Sift through the entries below and copy out each line that contains the word "комплекса".

▼

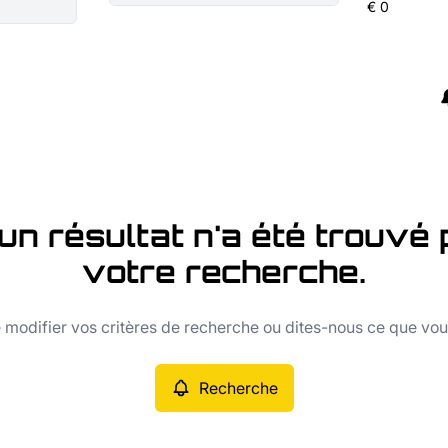
un résultat n'a été trouvé 
votre recherche.
modifier vos critères de recherche ou dites-nous ce que vo
Recherche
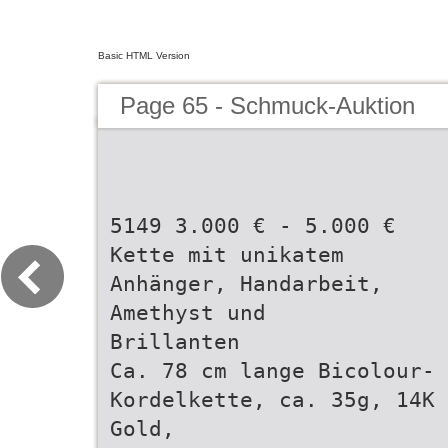
Basic HTML Version
Page 65 - Schmuck-Auktion
5149 3.000 € - 5.000 €
Kette mit unikatem
Anhänger, Handarbeit,
Amethyst und
Brillanten
Ca. 78 cm lange Bicolour-
Kordelkette, ca. 35g, 14K
Gold,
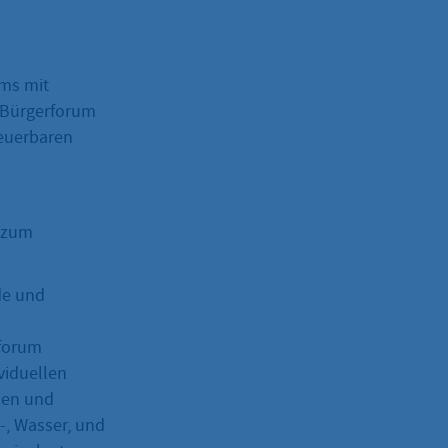
oms mit
 Bürgerforum
euerbaren
 zum
de und
rforum
viduellen
hen und
-, Wasser, und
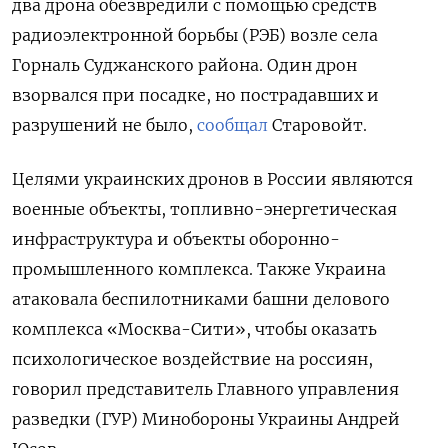
два дрона обезвредили с помощью средств
радиоэлектронной борьбы (РЭБ) возле села
Горналь Суджанского района. Один дрон
взорвался при посадке, но пострадавших и
разрушений не было,
сообщал
Старовойт.
Целями украинских дронов в России являются
военные объекты, топливно-энергетическая
инфраструктура и объекты оборонно-
промышленного комплекса. Также Украина
атаковала беспилотниками башни делового
комплекса «Москва-Сити», чтобы оказать
психологическое воздействие на россиян,
говорил представитель Главного управления
разведки (ГУР) Минобороны Украины Андрей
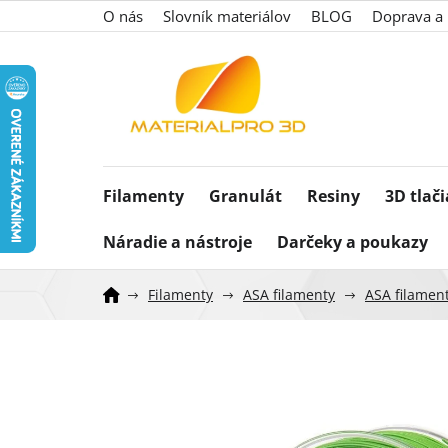
Prejsť
O nás
Slovník materiálov
BLOG
Doprava a 
na
obsah
Filamenty
Granulát
Resiny
3D tlač
Náradie a nástroje
Darčeky a poukazy
Filamenty
ASA filamenty
ASA filamen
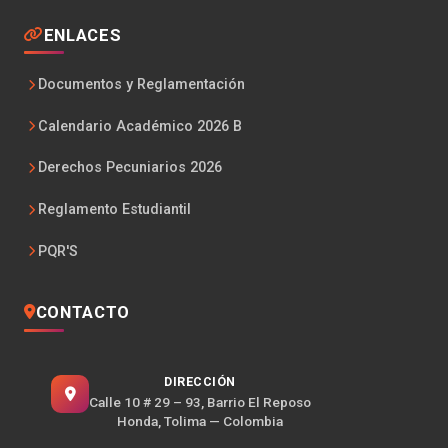
ENLACES
Documentos y Reglamentación
Calendario Académico 2026 B
Derechos Pecuniarios 2026
Reglamento Estudiantil
PQR'S
CONTACTO
DIRECCIÓN
Calle 10 # 29 – 93, Barrio El Reposo
Honda, Tolima — Colombia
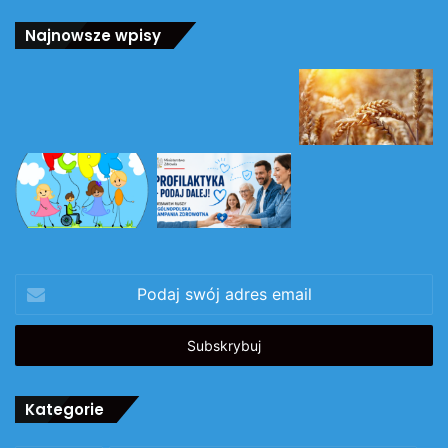
Najnowsze wpisy
Podaj
swój
adres
email
Kategorie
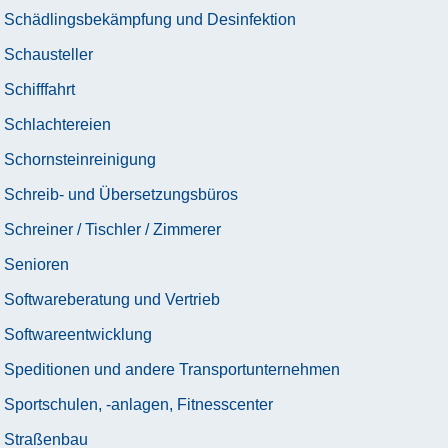
Schädlingsbekämpfung und Desinfektion
Schausteller
Schifffahrt
Schlachtereien
Schornsteinreinigung
Schreib- und Übersetzungsbüros
Schreiner / Tischler / Zimmerer
Senioren
Softwareberatung und Vertrieb
Softwareentwicklung
Speditionen und andere Transportunternehmen
Sportschulen, -anlagen, Fitnesscenter
Straßenbau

▲

**ANSWER FOR THE TASK**:
промышленного комплекса. Также Украина
комплекса «Москва-Сити», чтобы оказать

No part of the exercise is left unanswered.